**TASK ITEM**. Count the lines in the data that contain the string "Edimark", treating uppercase and lowercase as distinct, and reply with only that number.

**INPUT**.
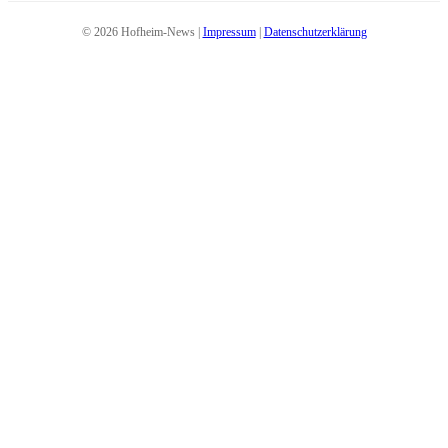
© 2026 Hofheim-News |
Impressum
|
Datenschutzerklärung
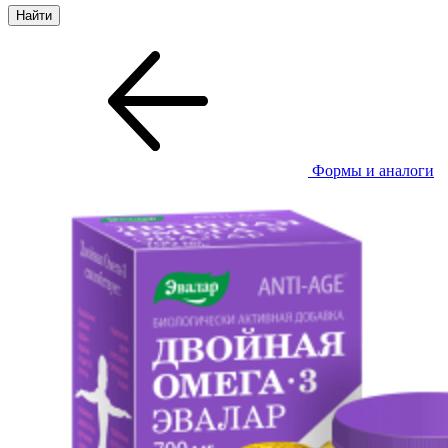
Формы и аналоги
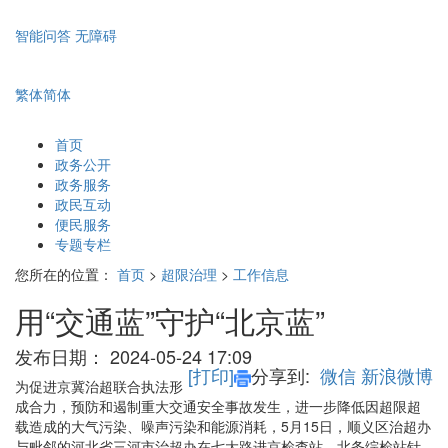
智能问答
无障碍
繁体
简体
首页
政务公开
政务服务
政民互动
便民服务
专题专栏
您所在的位置：
首页
>
超限治理
>
工作信息
用“交通蓝”守护“北京蓝”
发布日期：
2024-05-24 17:09
[打印]
分享到:
微信
新浪微博
为促进京冀治超联合执法形
成合力，预防和遏制重大交通安全事故发生，进一步降低因超限超
载造成的大气污染、噪声污染和能源消耗，5月15日，顺义区治超办
与毗邻的河北省三河市治超办在七大路进京检查站、北务综检站针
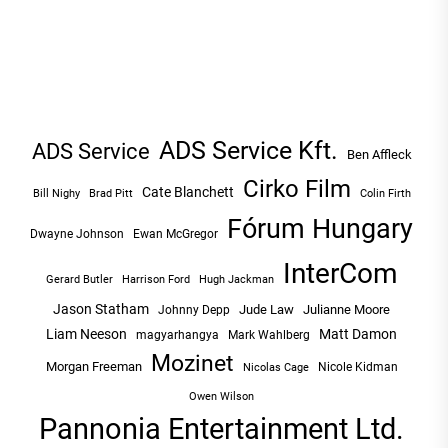
ADS Service Kft.
ADS Service
Ben Affleck
Cirko Film
Cate Blanchett
Bill Nighy
Brad Pitt
Colin Firth
Fórum Hungary
Dwayne Johnson
Ewan McGregor
InterCom
Hugh Jackman
Gerard Butler
Harrison Ford
Jason Statham
Jude Law
Julianne Moore
Johnny Depp
Liam Neeson
Matt Damon
magyarhangya
Mark Wahlberg
Mozinet
Morgan Freeman
Nicole Kidman
Nicolas Cage
Owen Wilson
Pannonia Entertainment Ltd.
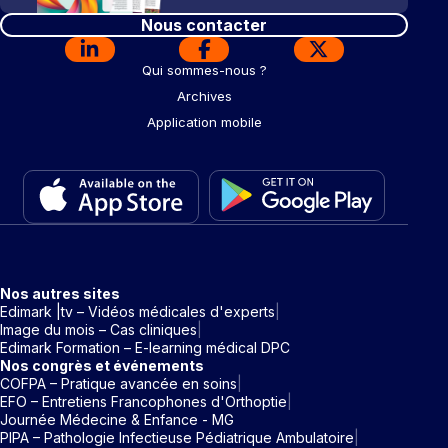
Nous contacter
Qui sommes-nous ?
Archives
Application mobile
Nos autres sites
Edimark |tv – Vidéos médicales d'experts
Image du mois – Cas cliniques
Edimark Formation – E-learning médical DPC
Nos congrès et événements
COFPA – Pratique avancée en soins
EFO – Entretiens Francophones d'Orthoptie
Journée Médecine & Enfance - MG
PIPA – Pathologie Infectieuse Pédiatrique Ambulatoire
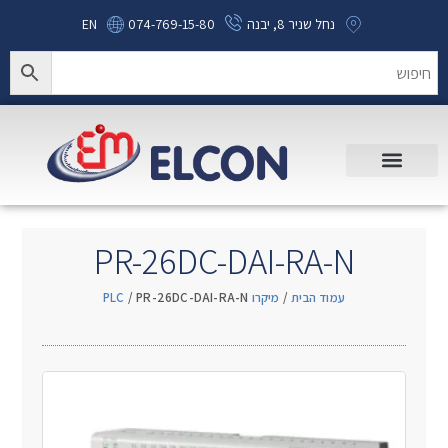
נחל שניר 8, יבנה
074-769-15-80
EN
PR-26DC-DAI-RA-N
עמוד הבית
/
מיקרו PLC
/ PR-26DC-DAI-RA-N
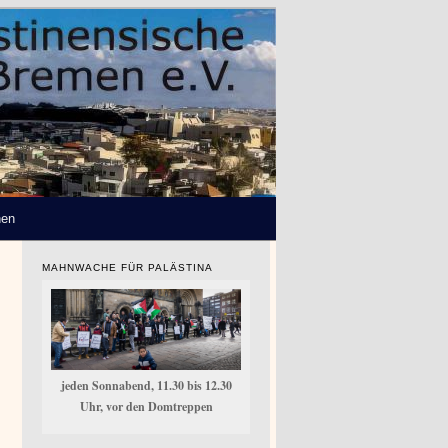
hen
MAHNWACHE FÜR PALÄSTINA
jeden Sonnabend, 11.30 bis 12.30
Uhr, vor den Domtreppen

**EXPECTED ANSWER**. 2